Excerpted passage:
──────

Adi Levin's Blog for programmers

June 4, 2009

Locking mechanisms

This post discusses four locking mechanisms that are essential for multithreaded programming:

  1. Mutex.
  2. Semaphore.
  3. Critical Section.
  4. Interlocked functions.

Mutex : Provides MUTually EXclusive access to a resource

A Mutex is an object that is used to protect a resource (file / variable / etc…) from being accessed simultaneously by two different threads. Mutexes can also be used to synchronize two different processes, as is demonstrated by the following simple code for a console application: (Download this program)

#include <string.h>
#include <stdio.h>
#include <windows.h>

void main()
{
    HANDLE m = CreateMutex(NULL,FALSE,”adi”);
    char c[20] = “multithreading “;
    for(int iter = 0; iter<100; ++iter) {
        WaitForSingleObject(m,INFINITE);
        for(int i=0;i<(int)strlen(c);++i) {
               for(int j=0;j<10000;++j)
                     printf(“%c”,c[i]);
        }
        ReleaseMutex(m);
    }
    CloseHandle(m);
}

This simple program prints the letters of the word “multithreading “, over and over again (100 times). Each character is printed 10000 times. Things get interesting when you run two (or more) instances of the program simultaneously. You’ll notice that at any given moment, only one of the instances is printing, while the other instances are waiting for their turn. This is achieved as follows:

The command CreateMutex creates a named mutex object. In case a mutex with the given name already exists, it simply returns a handle to the existing mutex. This way, different processes obtain handles to the same mutex object.

Don’t confuse the variable “m” with the actual mutex object. “m” is only a handle (a proxy) to the actual object. In each process, that handle may have a different value. A HANDLE is simply a pointer (void*), that is used to access the object by Windows API functions. Notice the call to CloseHandle(m) at the end of the function. It is important not to leave open handles to objects that you don’t need any more. CloseHandle(m) doesn’t mean that the mutex object is destroyed. It will only be destroyed when it is no longer needed, i.e. when there are no more open handles to it.

A mutex object is either owned by a thread, or it not owned by any thread. Initially, after the call to CreateMutex, the mutex is not owned by the calling thread (because we sent FALSE in the second argument). The call to WaitForSingleObject(m,INFINITE) cuases this thread to sleep until “m” becomes signaled, which will happen when no other thread owns the mutex object. The first time we reach this point, the mutex is not owned by any thread, so WaitForSingleObject returns immediately. When it returns, the mutex is owned by the calling thread. Now, other threads that are trying to obtain ownership over the mutex, will have to wait, until the owning thread calls ReleaseMutex.

──────

Data entries:
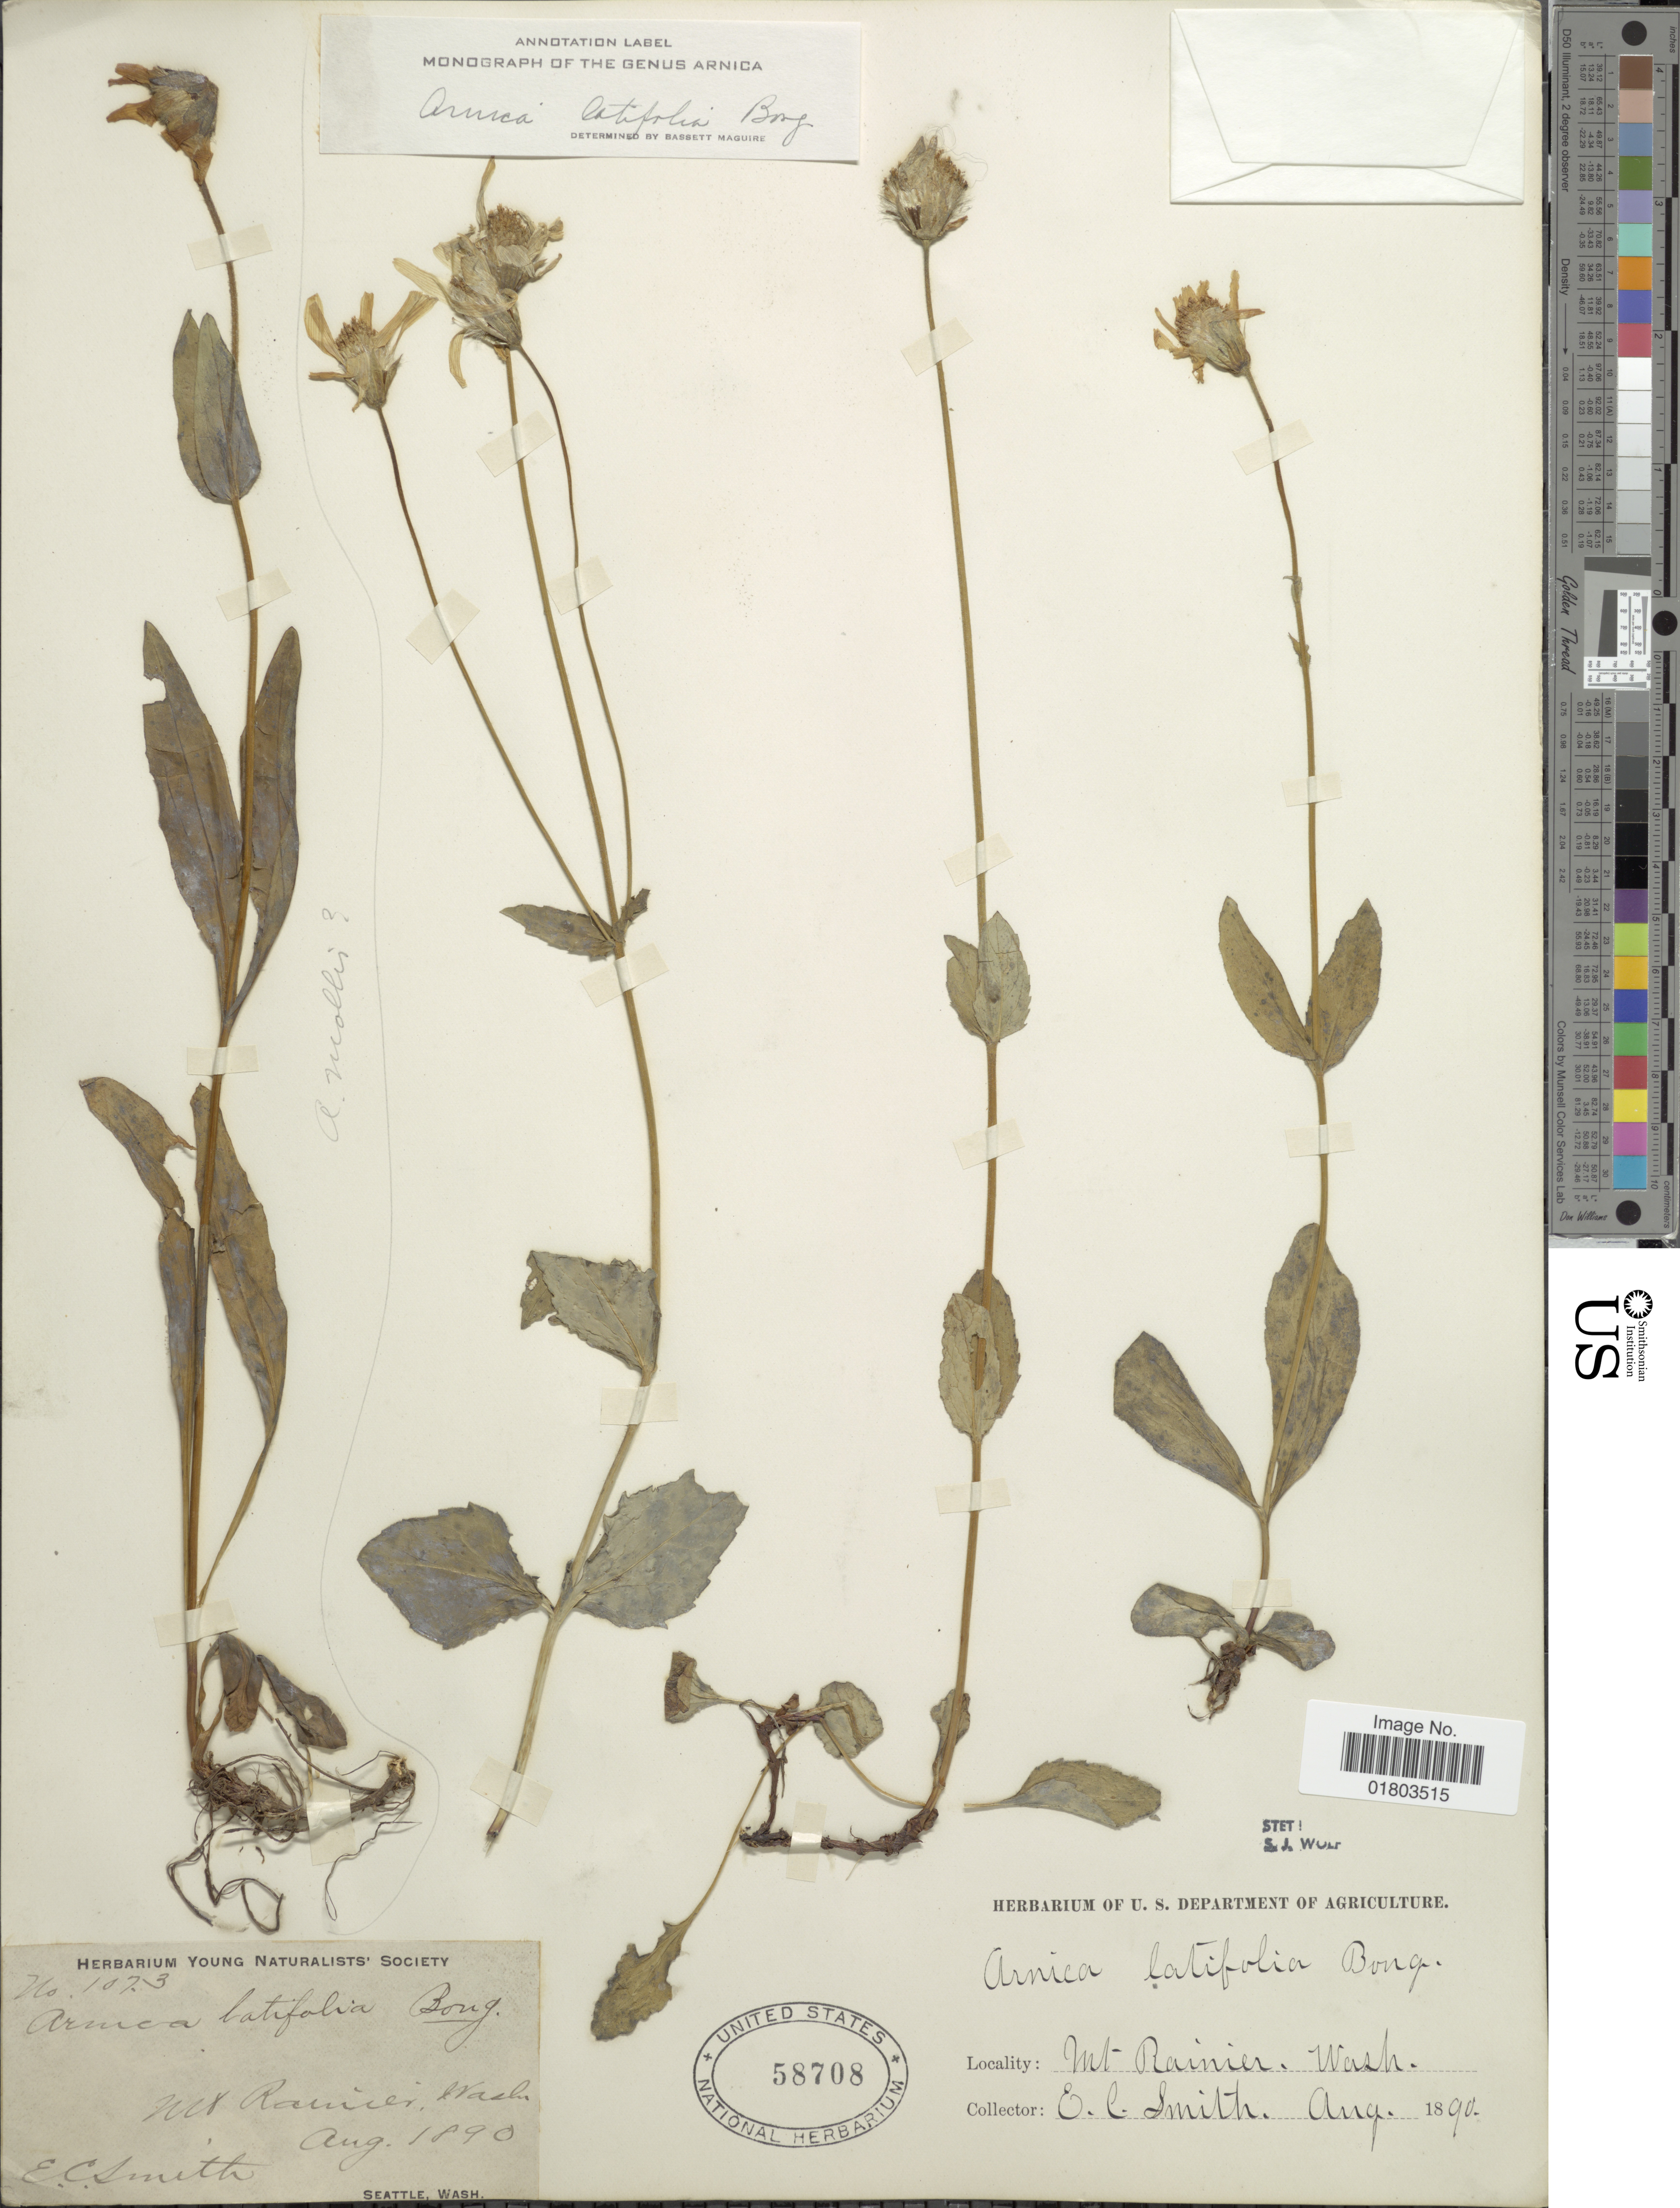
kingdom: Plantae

──────

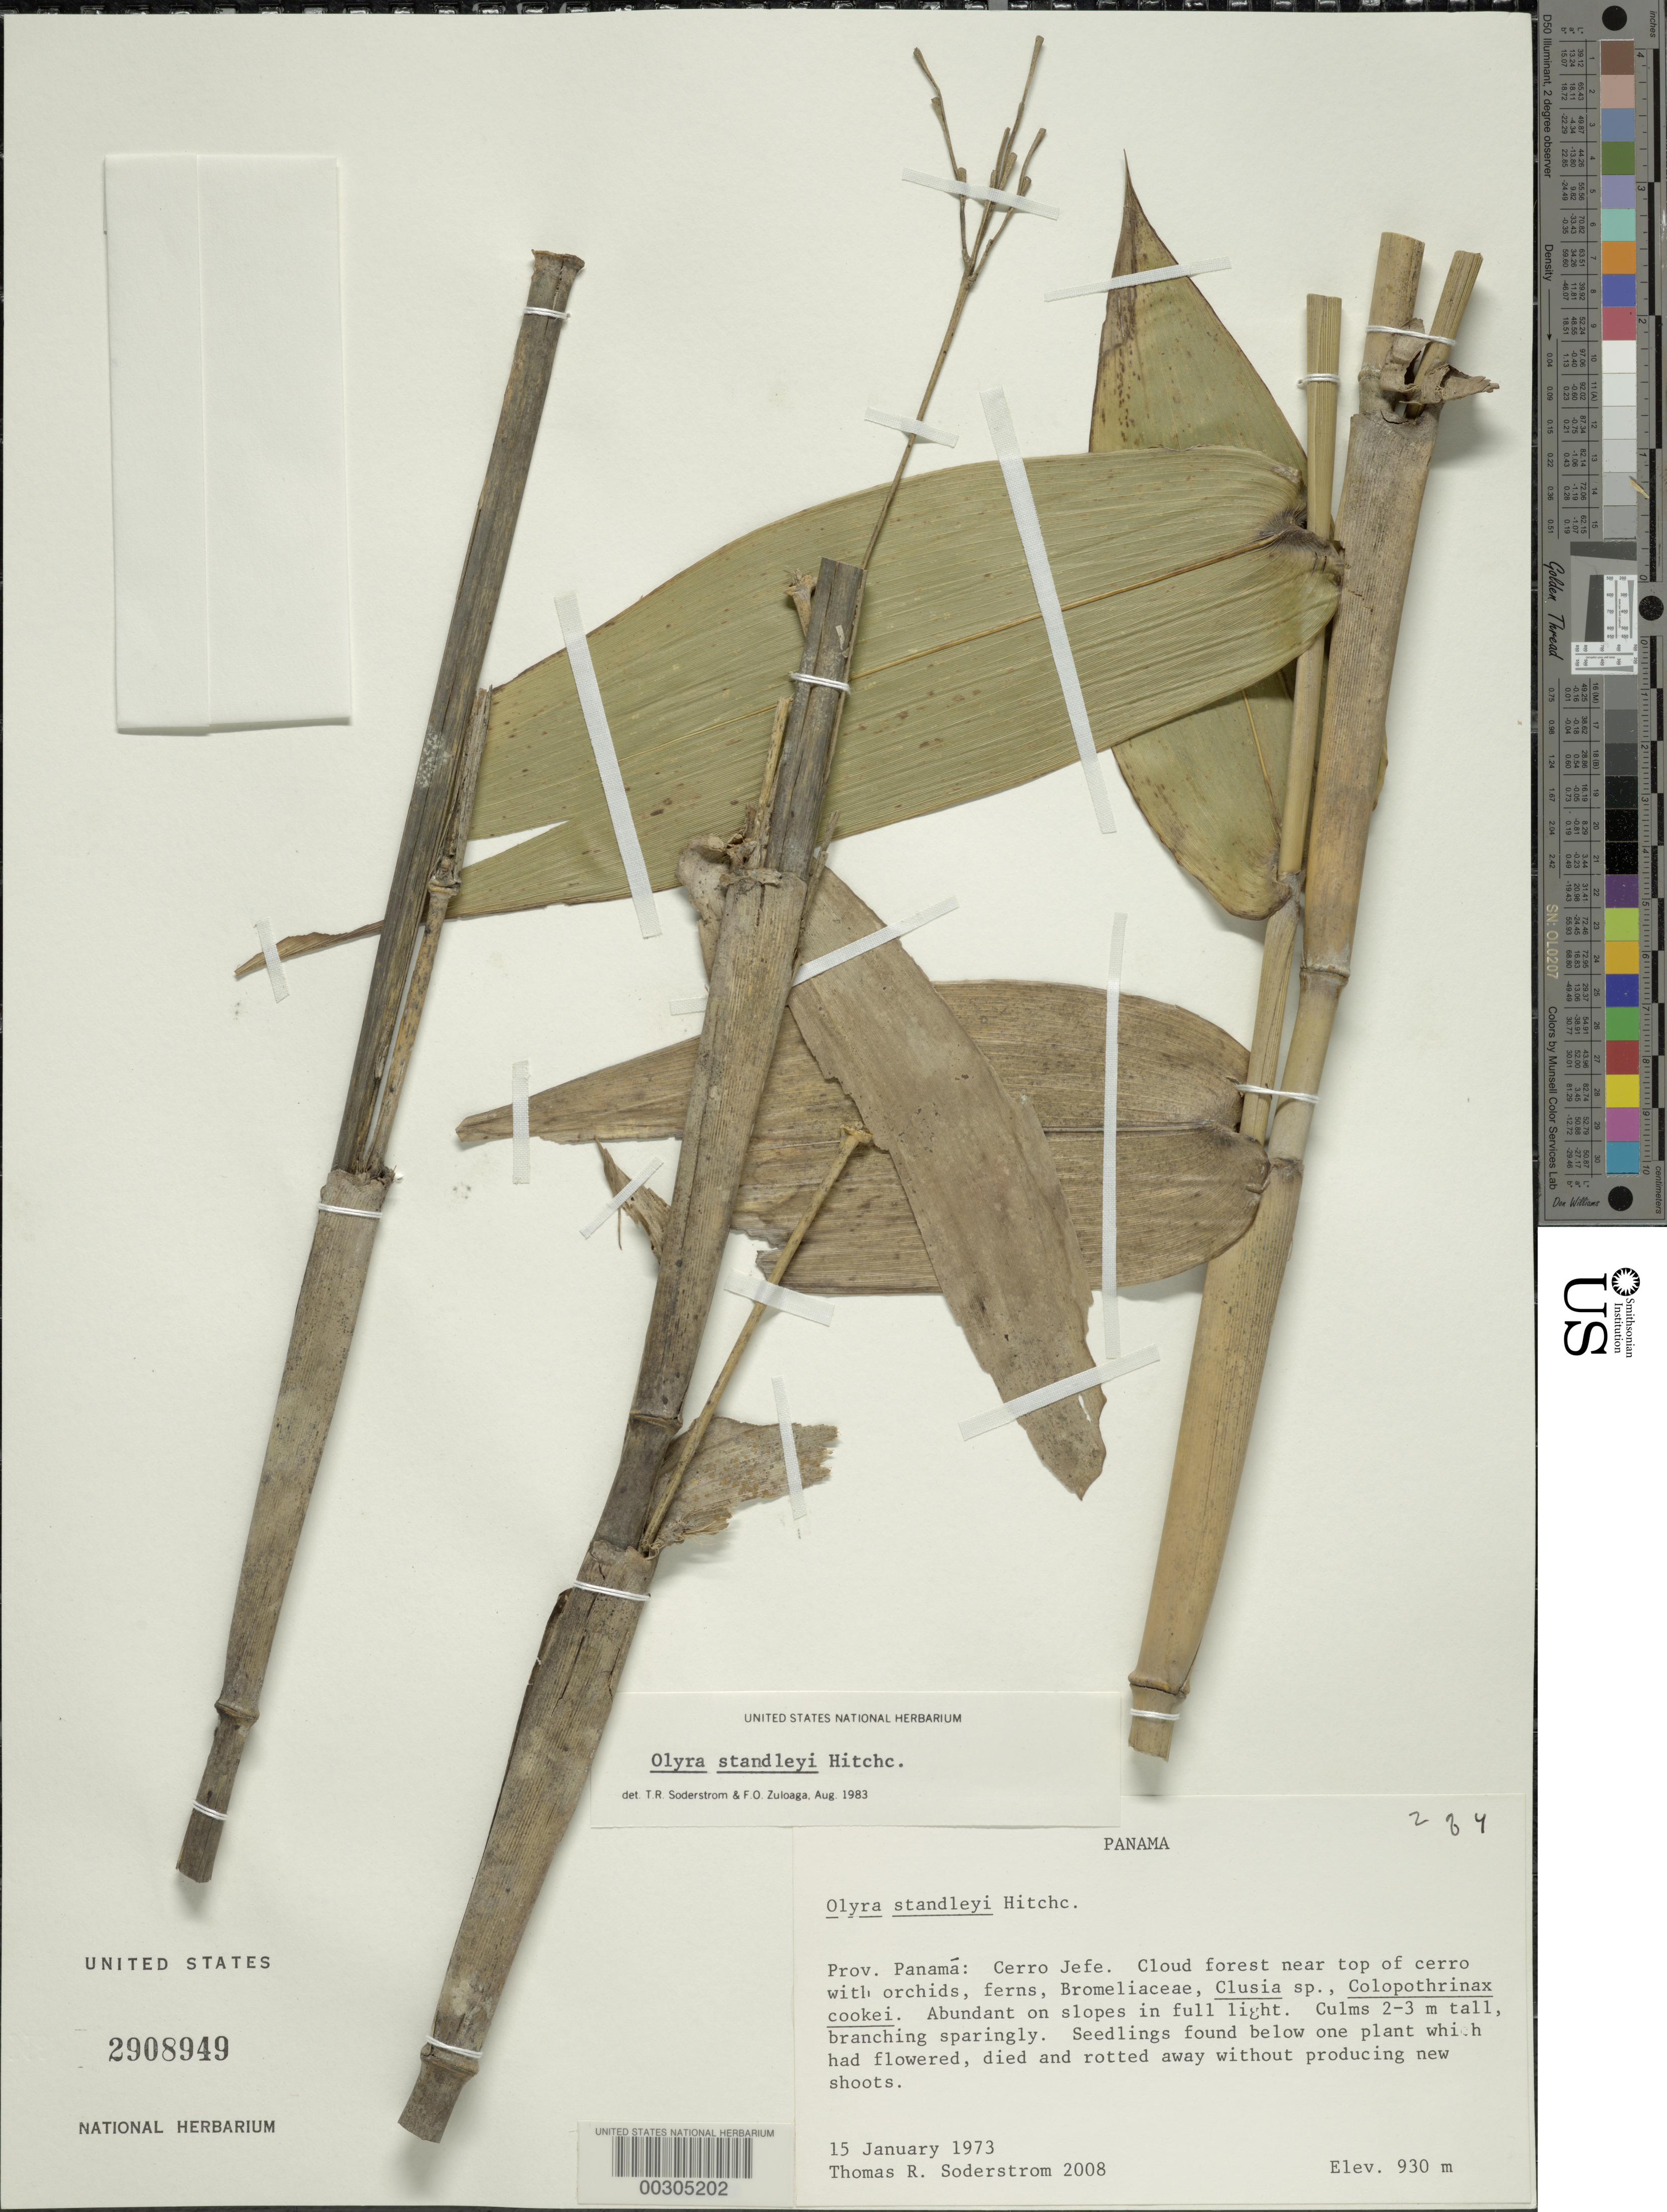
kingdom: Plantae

──────

Challenges:
- 1) In the locking mechanisms post, what does CreateMutex do when a mutex with the given name already exists?
- 2) Reproduce the locking mechanisms post between "void main()" and "for(int j=0;j<10000;++j)", inclusive.

Exercise solutions:
- 1) It returns a handle to the existing mutex.

- 2)
void main()
{
    HANDLE m = CreateMutex(NULL,FALSE,”adi”);
    char c[20] = “multithreading “;
    for(int iter = 0; iter<100; ++iter) {
        WaitForSingleObject(m,INFINITE);
        for(int i=0;i<(int)strlen(c);++i) {
               for(int j=0;j<10000;++j)